Most technical writing is bad. Not because engineers can't write—because they optimize for the wrong things.
Here's how to write technical content that actually helps people.
Start With the Problem
Don't start with what your thing does. Start with why someone would care.
Bad:
MyTool is a CLI utility that processes JSON files and outputs CSV.
Good:
Need to convert JSON to CSV? MyTool does it in one command.
The reader's question is always "why should I care?" Answer it first.
Front-Load Information
Put the most important thing first. Every time.
Structure your content like a newspaper, not a novel:
- The answer
- The details
- The edge cases
- The history (if anyone cares)
Most readers won't finish. Make sure they get value even if they stop early.
Use Examples
Abstract explanations are hard to follow. Examples are easy.
Bad:
The function accepts an optional callback parameter that is invoked with the result upon completion.
Good:
# Basic usage
result = fetch_data("users")
# With callback
fetch_data("users", callback=lambda r: print(f"Got {len(r)} users"))Show, don't tell. Then tell if needed.
Write Short Sentences
Long sentences with multiple clauses that introduce several concepts while also providing context and caveats are hard to parse.
Short sentences are easy.
One idea per sentence. Break up complexity.
Use Headers
Walls of text are intimidating. Headers let readers scan.
Good headers:
- Tell you what's in the section
- Work as a table of contents
- Help readers find what they need
Someone should be able to skim your headers and understand the structure.
Be Direct
Technical writing isn't the place for hedging.
Bad:
You might want to consider possibly using environment variables for configuration, as this could potentially be a good practice.
Good:
Use environment variables for configuration.
Say the thing. If there are caveats, state them clearly after.
Delete Words
First drafts have too many words. Edit ruthlessly.
- "In order to" → "to"
- "Due to the fact that" → "because"
- "At this point in time" → "now"
- "It is important to note that" → (just say the thing)
Every word should earn its place.
Know Your Audience
A tutorial for beginners reads differently than API docs for experts.
For beginners:
- Explain concepts
- Don't assume knowledge
- Show every step
For experts:
- Get to the point
- Assume context
- Focus on what's different
One document rarely serves both. Pick your audience.
Test Your Writing
The best way to know if documentation works: watch someone use it.
- Do they get stuck?
- Do they skip sections?
- Do they ask questions you thought you answered?

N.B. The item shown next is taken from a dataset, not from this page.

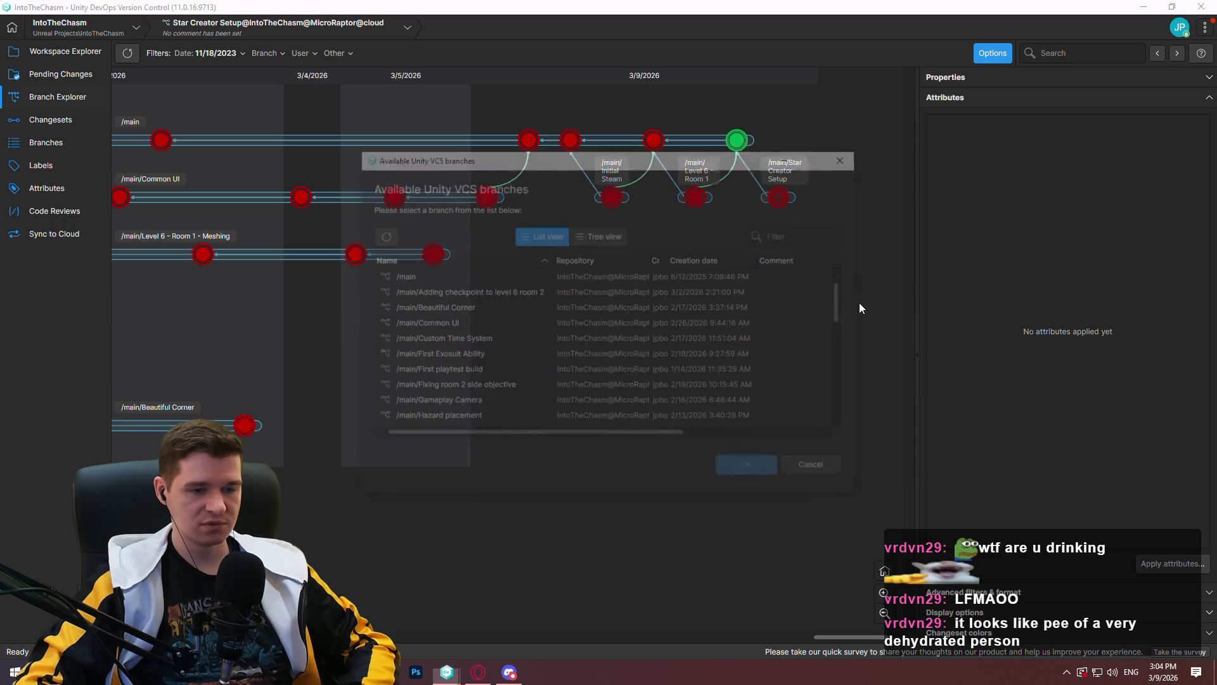
{"action": "double_click", "coordinate": [454, 310]}
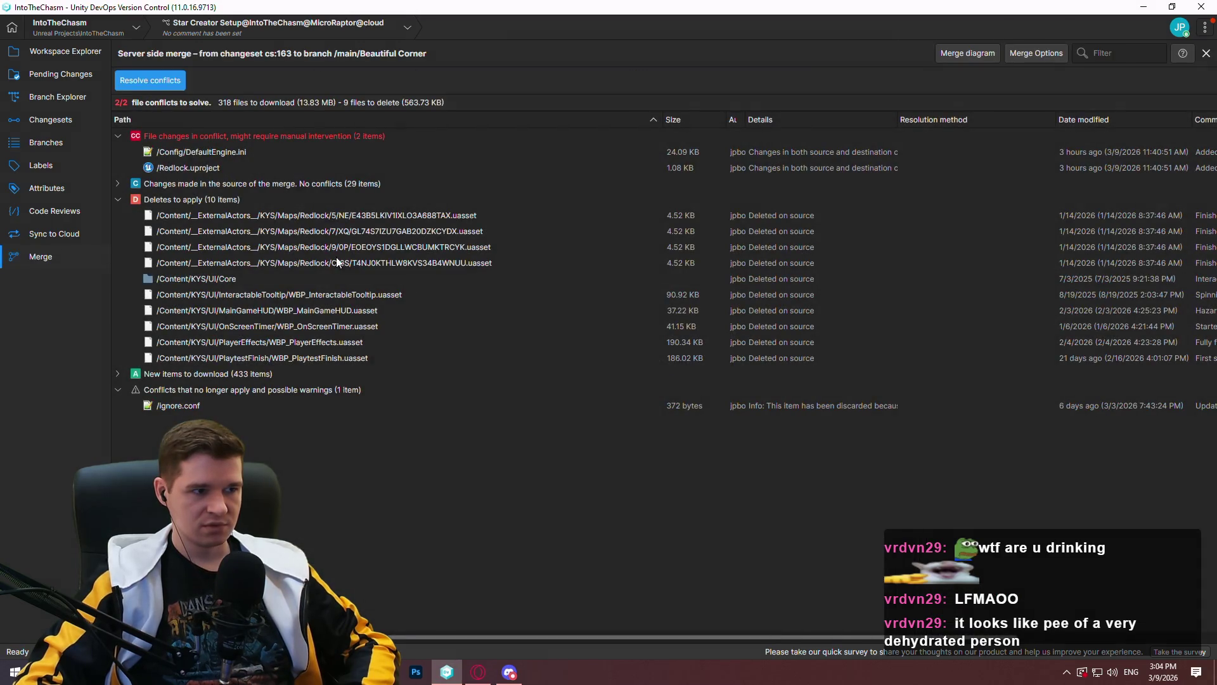
{"action": "left_click", "coordinate": [177, 169]}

If you can't watch users, have a colleague try to follow your docs cold.
Common Mistakes
Burying the lede. Three paragraphs of context before the actual information.
Assuming knowledge. "Just use Docker" (what if they don't know Docker?).
Over-explaining. Ten paragraphs when two would do.
No examples. All theory, no practical application.
Outdated content. Nothing kills trust like wrong instructions.
My Process
- Write fast, don't edit
- Add examples for every concept
- Delete half the words
- Add headers to break up sections
- Read it aloud (catches awkward phrasing)
- Have someone else try to follow it
The last step catches the most issues.
The Goal
Good technical writing is invisible. Readers get what they need and move on.
Bad technical writing makes them think about the writing—parsing sentences, hunting for information, re-reading to understand.
Write so clearly that the writing disappears.